Skip to content

Latest commit

 

History

History
75 lines (37 loc) · 5.97 KB

File metadata and controls

75 lines (37 loc) · 5.97 KB

Of the 11 WPI Event Log Imperfection patterns, 0 patterns are supported by CWL v1.2 or earlier and 11 patterns are unsupported. Most of the patterns below are more like "anti-patterns" which should be avoided as they make process mining analysis more complicated.

CWL specification doesn't define any special mechanisms for capturing and saving event logs. Redirecting stdout and stderr streams to files is not part of the event logs system. Some of the Event Log Imperfection patterns may still occur on the workflow management system level.

Back to the list of WPI pattern categories

  • Pattern 1 (Form-based Event Capture)

    Data in event log is captured from an electronic form. All data items captured on the form have the same timestamp.

    No.

  • Pattern 2 (Inadvertent Time Travel)

    Entries in a log are recorded with an incorrect timestamp due to the ‘proximity’ of the correct value to the erroneously recorded value.

    No. However, this pattern may occur on the workflow management system level. As an example, for a long time Airflow (and, as a result, CWL-Airflow too) internally used only UTC time zone. Users working in a different time zone could have potential difficulties in interpreting event logs.

  • Pattern 3 (Unanchored Event)

    The timestamp values of an event log are recorded in a format different from that which is expected by the tools used to process the event log.

    No. However, this pattern may occur on the workflow management system level. As an example, Airflow allows to define custom format for event log messages. This may bring potential problems when parsing event log files.

  • Pattern 4 (Scattered Event)

    This pattern refers to events in an event log which have attributes that contain further information that can be used to derive new events.

    No. However, this pattern may occur on the workflow management system level. As an example, by default CWL-Airflow allows several retries for the failed task. Every task execution results in creation of the separate event log file, however they are all still accessible by the retry attempt number.

  • Pattern 5 (Elusive Case)

    Events in a log are not explicitly linked to their case identifiers.

    No. However, this pattern may occur on the workflow management system level. As an example, for bioinformatics workflows the case identifier will be the job description object that defines input data for workflow run. If event logs omit that information, users may have problems with linking the log events to their case identifiers.

  • Pattern 6 (Scattered Case)

    Key process steps are missing in the event log, but they are recorded elsewhere, thus bringing a potential 'record linkage' problem.

    No. However, this pattern may occur on the workflow management system level. As an example, if CWL-Airflow used SubDags to run subworkflows, their event logs would be disconnected from the event log of the main workflow.

  • Pattern 7 (Collateral Events)

    Multiple events in a log that refer to a single process step within a case.

    No. However, this pattern may occur on the workflow management system level. As an example, jobs from the scattered workflow step report events in parallel.
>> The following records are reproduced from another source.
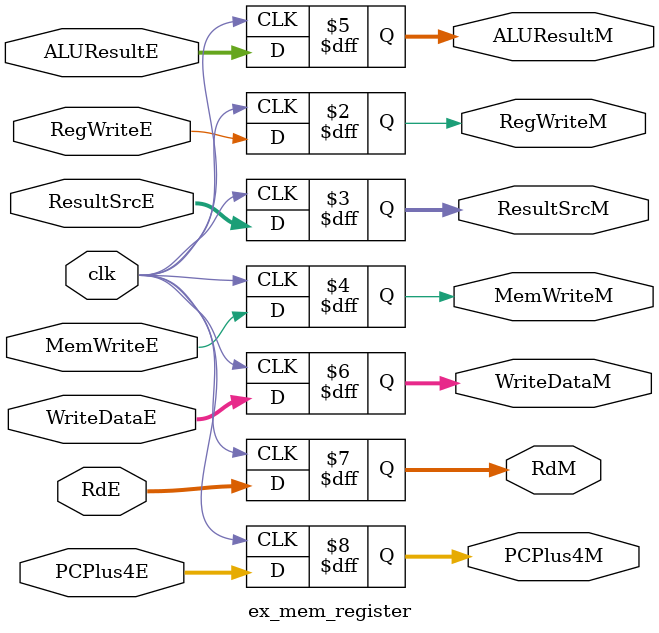
<source format=v>
`timescale 1ns / 1ps

module ex_mem_register (
    input clk,
    input        RegWriteE,
    input [1:0]  ResultSrcE,
    input        MemWriteE,
    input [31:0] ALUResultE,
    input [31:0] WriteDataE,  
    input [4:0]  RdE,
    input [31:0] PCPlus4E,
    output reg       RegWriteM,
    output reg [1:0] ResultSrcM,
    output reg       MemWriteM,
    output reg [31:0] ALUResultM,
    output reg [31:0] WriteDataM,
    output reg [4:0]  RdM,
    output reg [31:0] PCPlus4M
);

    always @(posedge clk) begin
        RegWriteM   <= RegWriteE;
        ResultSrcM  <= ResultSrcE;
        MemWriteM   <= MemWriteE;
        ALUResultM  <= ALUResultE;
        WriteDataM  <= WriteDataE;
        RdM         <= RdE;
        PCPlus4M    <= PCPlus4E;
    end

endmodule

</source>
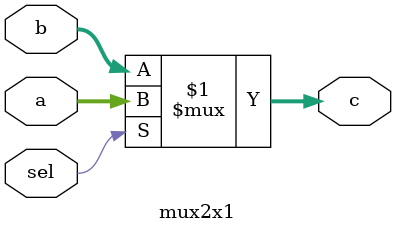
<source format=v>
module mux2x1 #(parameter N = 32) (
    input wire [N-1:0] a,
    input wire [N-1:0] b,
    input wire sel,
    output wire [N-1:0]c
);

assign c = sel ? a:b;

endmodule
</source>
  • Pattern 8 (Polluted Label)

    This pattern refers to the presence of a group of event attribute values that are structurally the same, yet are distinct from each other due to differences in the exact attribute values that further qualifies the meaning of the value.

    No. However, this pattern may occur on the workflow management system level. As an example, workflow run identifier may include workflow name and some unique identifier. All the events related to multiple runs of the same workflow will include both immutable (workflow name) and mutable (unique identifier) parts. This may potentially result in over-fitting the event log as there will be many specific activities that should have been firstly abstracted out.

  • Pattern 9 (Distorted Label)

    This pattern refers to the existence of two or more values of an event attribute that are not an exact match with each other but have strong similarities syntactically and semantically.

    No.

  • Pattern 10 (Synonymous Labels)

    The synonymous label pattern refers to a situation whereby there is a group of values that are syntactically different but semantically similar.

    No.

  • Pattern 11 (Homonymous Label)

    This pattern describes a situation where an activity is repeated multiple times within a case, but the interpretation of the activity, from a process perspective, differs between first and subsequent occurrences.

    No. However, this pattern may occur on the workflow management system level. As an example, jobs from the scattered workflow step report events with the same identifier and as a result are mistakenly grouped together.